WORK TO COMPLETE:
According to the methods text, which tool was used to call topological associated domains? Please give its name.

*** PROVIDED PASSAGE ***

3D-FISH was performed to determine the separation of the promoter-distal loop of a gene as described in [34]. Fosmid- and BAC-DNA constructs were received as bacterial stab received from BACPAC resource to be streaked out onto agar plates with 12.5 µg/ml of Chloramphenicol. Growing BAC/Fosmid clones overnight at 37 °C in shaker incubator. Isolate DNA using Nucleobond purification MAXI PREP kit (TaKaRa, 740579) and store at 4 °C until further use. DNA-FISH probe labeling was performed using the BioPrime DNA Labeling System (ThermoFisher, 18094011), which consists in the direct incorporation of fluorescently labeled dUTP by DNA extension using Klenow fragment and random primers. After purification and precipitation, store labeled probes at -20 °C in the dark. Simultaneous DNA denaturation and hybridization was performed in prepared spheroids of MCF7/MCF7TR and PT/RT organoids, respectively. After overnight hybridization, coverslips were then sealed onto the glass slide for microscopy observation. To determine inter-probe distances (promoter-enhancer), 3D images from 50 nuclei were analyzed using NEMO (https://forge-dga.jouy.inra.fr/projects/nemo). Probes used were listed in Additional file 1: Table S5.

Differential TADs or TAD changes

We used HiC-Pro [35] to process the raw Hi-C data to get the iced contact matrix. Since we used some of Hi-C data from previous studies, we firstly examine if there is any batch effect existed. We found that all data didn’t have any batch effect except MCF10A_2D from Barutcu et al. [36] (Additional file 1: Figs. S1–S2). We then used a Hi-C matrix based LOWESS normalization method to identify and filter out the biases in MCF10A_2D data based on the MCF7_2D from that same study (Additional file 1: Method and Figs. S3–S4). We used TopDom [37] to call topological associated domains (TADs) with the default parameters. We also used a down-sampled MCF7TR_3D data to confirm that there was no effect of the variability of the number of valid pairs on the TADs calling process (Additional file 1: Fig. S5). We then compared the TAD changes between 2D monolayers and 3D spheroids by using TADs in 2D monolayers as a control. We defined eight types of changes as our previous study [33]: No change: no changed TAD size and length between two conditions, A and B; b) Conserve-expand: a TAD identified in both conditions A and B, with the length of the TAD increasing by at most 300 Kb in condition B; c) Conserve-shrink: a TAD identified in both conditions A and B, with the length of the TAD decreasing by at most 300 Kb in condition B; d) Shift: a TAD identified in condition B that overlaps with a TAD in condition A, with the position shifting by more than 300 Kb; e) Split: a TAD in condition A becoming multiple TADs in condition B; f) Fuse: multiple TADs in condition A becoming one TAD in condition B; g) Neo: a border boundary or GAP in condition A becoming a TAD in condition B; h) Del: a TAD in condition A becoming a GAP or border boundary in condition B. Types a-c) are relatively conserved (RC) and types d-h) are drastically changed (DC). This visualization of the TAD was accomplished by HiC-explorer [38].

*** End of PROVIDED PASSAGE ***
*** DATASET EXTRACT ***

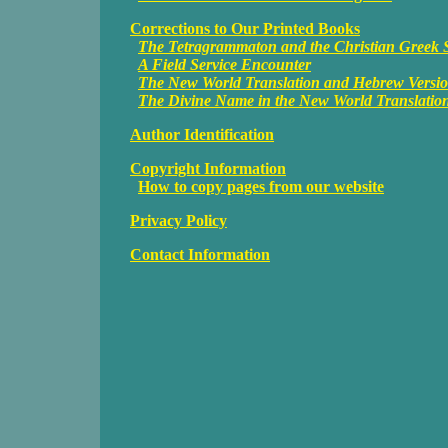
Corrections to Our Printed Books
The Tetragrammaton and the Christian Greek S
A Field Service Encounter
The New World Translation and Hebrew Versi
The Divine Name in the New World Translatio
Author Identification
Copyright Information
How to copy pages from our website
Privacy Policy
Contact Information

*** End of DATASET EXTRACT ***

OUTPUT FOR THIS EXERCISE:
TopDom, run with the default parameters.